DFA for every run of a's=2 or 3

5 states: E = Error detected, and S0 to S3 = No error detected, input ends in 0, 1, 2, or 3 a’s. S0, S2 and S3 are accepting.

An a moves from S0, S1, S2 to S1, S2, S3, and from S3 or E To E. b moves from S0, S2 or S3 to S0, and from S1 or E to E.

Close to yours, but S0 is accepting, and b in state S1 goes to the error state.

I came across this question in Peter Linz' Introduction to Formal Languages and Automata. There it is mentioned that "a run in a string is a substring of length atleast 2". Hence a single $a$ is not a run of $a$. Moreover, every run of $a$'s is either of length two or three can be read as "if there exists a run of $a$'s , then it should be either of length two or three". Hence 0 or 1 $a$ should also be accepted. Your DFA is right except for the fact that $q_0$ and $q_1$ will also be accepting states. $baabbabbab in L$ because it has run of $a$'s of length two.

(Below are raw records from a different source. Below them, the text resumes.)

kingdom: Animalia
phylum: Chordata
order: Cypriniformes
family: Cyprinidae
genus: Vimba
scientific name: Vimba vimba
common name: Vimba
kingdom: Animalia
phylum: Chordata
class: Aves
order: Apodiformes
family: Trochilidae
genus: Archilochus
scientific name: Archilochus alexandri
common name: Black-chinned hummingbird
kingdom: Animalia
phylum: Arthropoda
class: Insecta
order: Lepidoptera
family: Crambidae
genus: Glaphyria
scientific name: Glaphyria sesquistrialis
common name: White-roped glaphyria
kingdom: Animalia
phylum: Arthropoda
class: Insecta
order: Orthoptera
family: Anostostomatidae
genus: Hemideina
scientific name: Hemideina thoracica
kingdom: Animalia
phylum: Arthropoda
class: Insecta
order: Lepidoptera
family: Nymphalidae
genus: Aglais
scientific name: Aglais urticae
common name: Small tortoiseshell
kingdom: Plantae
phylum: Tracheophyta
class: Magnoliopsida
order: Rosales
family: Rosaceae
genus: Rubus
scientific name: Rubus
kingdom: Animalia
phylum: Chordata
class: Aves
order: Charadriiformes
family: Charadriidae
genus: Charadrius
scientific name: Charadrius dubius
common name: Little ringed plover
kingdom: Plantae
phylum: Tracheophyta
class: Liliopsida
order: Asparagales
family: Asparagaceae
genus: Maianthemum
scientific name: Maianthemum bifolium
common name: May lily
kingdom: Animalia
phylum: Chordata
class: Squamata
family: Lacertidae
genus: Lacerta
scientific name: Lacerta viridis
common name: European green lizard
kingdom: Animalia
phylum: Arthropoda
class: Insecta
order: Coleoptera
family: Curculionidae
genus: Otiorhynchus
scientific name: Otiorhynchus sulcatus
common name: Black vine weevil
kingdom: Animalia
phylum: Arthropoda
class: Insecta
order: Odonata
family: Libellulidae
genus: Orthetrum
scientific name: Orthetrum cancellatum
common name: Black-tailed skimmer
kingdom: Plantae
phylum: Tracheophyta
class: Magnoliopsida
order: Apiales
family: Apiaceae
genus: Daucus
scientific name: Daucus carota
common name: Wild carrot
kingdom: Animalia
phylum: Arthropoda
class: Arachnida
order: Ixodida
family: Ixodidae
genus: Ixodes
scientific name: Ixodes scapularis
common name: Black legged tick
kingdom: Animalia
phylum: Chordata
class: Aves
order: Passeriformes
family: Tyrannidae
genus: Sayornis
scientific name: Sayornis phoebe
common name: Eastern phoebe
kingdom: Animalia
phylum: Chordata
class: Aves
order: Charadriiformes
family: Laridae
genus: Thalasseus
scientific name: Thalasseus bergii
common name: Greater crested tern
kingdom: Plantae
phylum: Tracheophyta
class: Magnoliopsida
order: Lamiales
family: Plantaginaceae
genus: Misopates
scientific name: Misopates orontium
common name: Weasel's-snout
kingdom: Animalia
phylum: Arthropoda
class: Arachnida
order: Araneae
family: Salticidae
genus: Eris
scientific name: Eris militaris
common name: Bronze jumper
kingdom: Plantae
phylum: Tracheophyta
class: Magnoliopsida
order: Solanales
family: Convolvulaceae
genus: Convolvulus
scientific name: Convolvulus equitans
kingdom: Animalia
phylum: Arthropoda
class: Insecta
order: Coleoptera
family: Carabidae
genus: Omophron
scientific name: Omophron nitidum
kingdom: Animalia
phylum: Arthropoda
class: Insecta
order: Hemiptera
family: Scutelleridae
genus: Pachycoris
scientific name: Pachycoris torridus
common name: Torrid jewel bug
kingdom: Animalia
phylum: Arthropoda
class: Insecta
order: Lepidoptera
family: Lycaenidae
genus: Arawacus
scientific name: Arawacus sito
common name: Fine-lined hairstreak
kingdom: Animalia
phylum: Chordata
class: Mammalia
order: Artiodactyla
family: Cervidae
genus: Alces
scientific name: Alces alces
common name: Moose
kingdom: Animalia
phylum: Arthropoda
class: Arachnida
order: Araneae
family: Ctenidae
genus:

Yes, there is something wrong. In your comment you stated that you feel that it should be accepting $baabbabbab$. You are wrong about this.

The language you want is $L={w in {a,b}^* | w = ((aa|aaa|epsilon)b)^*(aa|aaa|epsilon)}$

Clearly, $baabbabbab notin L$.

Regarding your DFA, I have some excellent news but you'll quiesce in your pants about it. In fact, your DFA accepts any string that ends in a run of a's of length 2 or 3 and contains no runs of length 4 i.e. $L(<your DFA>) = {w in {a,b}^* | w= (ab|aab|aaab|b)^*(aa|aaa)}$.

HINT

State $q_1$ in your proposed DFA, on $b$, should go to a halting state.